▶ WORK REQUEST: From the CVE-2020-13783 page, reproduce the stretch from "CVE-2020-13783" through "was released [2]." word for word.

▶ PAGE TEXT:
※
CVE-2020-13783

Vulnerability

The D-Link DIR-865L router running firmware version 1.20B01 Beta (Ax hardware revision) stores sensitive information in cleartext [1][2]. This includes credentials, session tokens, or other confidential data that should be encrypted. The vulnerability exists in the firmware's storage mechanism, affecting all devices with this firmware version. The product reached End of Life on February 1, 2016, but a beta patch was released [2].

Exploitation

An attacker with local network access or physical access to the device can retrieve the cleartext data from the router's filesystem or memory. No authentication is required if the attacker can access the storage directly. The Unit42 report notes that these vulnerabilities can be chained; for example, sniffing network traffic could steal session cookies [1]. However, for this specific CVE, the exploitation involves reading stored files that contain sensitive information in plaintext.

Impact

Successful exploitation leads to disclosure of sensitive information such as administrative credentials, Wi-Fi passwords, or session tokens. This can enable further attacks, including unauthorized access to the router's administrative interface, file sharing, and command execution [1]. The attacker gains the ability to compromise the router and potentially the network.

Mitigation

D-Link has released a beta patch (version 1.20B01 Beta) but the product is End of Life and no further updates are planned [2]. Users are strongly recommended to upgrade to a supported router model. As a workaround, restrict physical and network access to the device, and change default credentials. The Palo Alto Networks Next-Generation Firewalls with threat prevention provide protection with custom signatures [1].
※
▶ DATASET CONTENT:
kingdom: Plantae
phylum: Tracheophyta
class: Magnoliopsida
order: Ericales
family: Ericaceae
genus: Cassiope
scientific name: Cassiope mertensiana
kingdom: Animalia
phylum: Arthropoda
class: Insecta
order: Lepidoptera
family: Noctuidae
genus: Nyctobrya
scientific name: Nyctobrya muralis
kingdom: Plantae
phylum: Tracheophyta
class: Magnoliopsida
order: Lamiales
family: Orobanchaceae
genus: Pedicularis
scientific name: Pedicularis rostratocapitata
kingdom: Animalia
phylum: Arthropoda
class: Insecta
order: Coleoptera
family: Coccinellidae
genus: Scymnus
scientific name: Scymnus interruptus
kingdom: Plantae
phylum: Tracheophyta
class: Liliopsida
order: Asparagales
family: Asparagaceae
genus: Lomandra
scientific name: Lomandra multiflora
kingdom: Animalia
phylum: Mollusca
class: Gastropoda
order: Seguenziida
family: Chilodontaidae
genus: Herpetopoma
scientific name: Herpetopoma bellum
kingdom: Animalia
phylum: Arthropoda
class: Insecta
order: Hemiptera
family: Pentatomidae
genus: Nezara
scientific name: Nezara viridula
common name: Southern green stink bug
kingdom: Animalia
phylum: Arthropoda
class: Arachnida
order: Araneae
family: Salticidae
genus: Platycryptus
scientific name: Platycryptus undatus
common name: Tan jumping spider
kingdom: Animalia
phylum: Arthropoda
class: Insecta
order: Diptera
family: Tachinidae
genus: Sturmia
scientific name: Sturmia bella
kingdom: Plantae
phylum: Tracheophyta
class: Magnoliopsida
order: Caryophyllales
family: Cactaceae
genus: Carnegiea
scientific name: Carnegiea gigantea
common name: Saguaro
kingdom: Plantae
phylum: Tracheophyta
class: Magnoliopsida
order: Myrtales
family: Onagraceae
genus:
※
▶ SOLUTION BELOW:
CVE-2020-13783

Vulnerability

The D-Link DIR-865L router running firmware version 1.20B01 Beta (Ax hardware revision) stores sensitive information in cleartext [1][2]. This includes credentials, session tokens, or other confidential data that should be encrypted. The vulnerability exists in the firmware's storage mechanism, affecting all devices with this firmware version. The product reached End of Life on February 1, 2016, but a beta patch was released [2].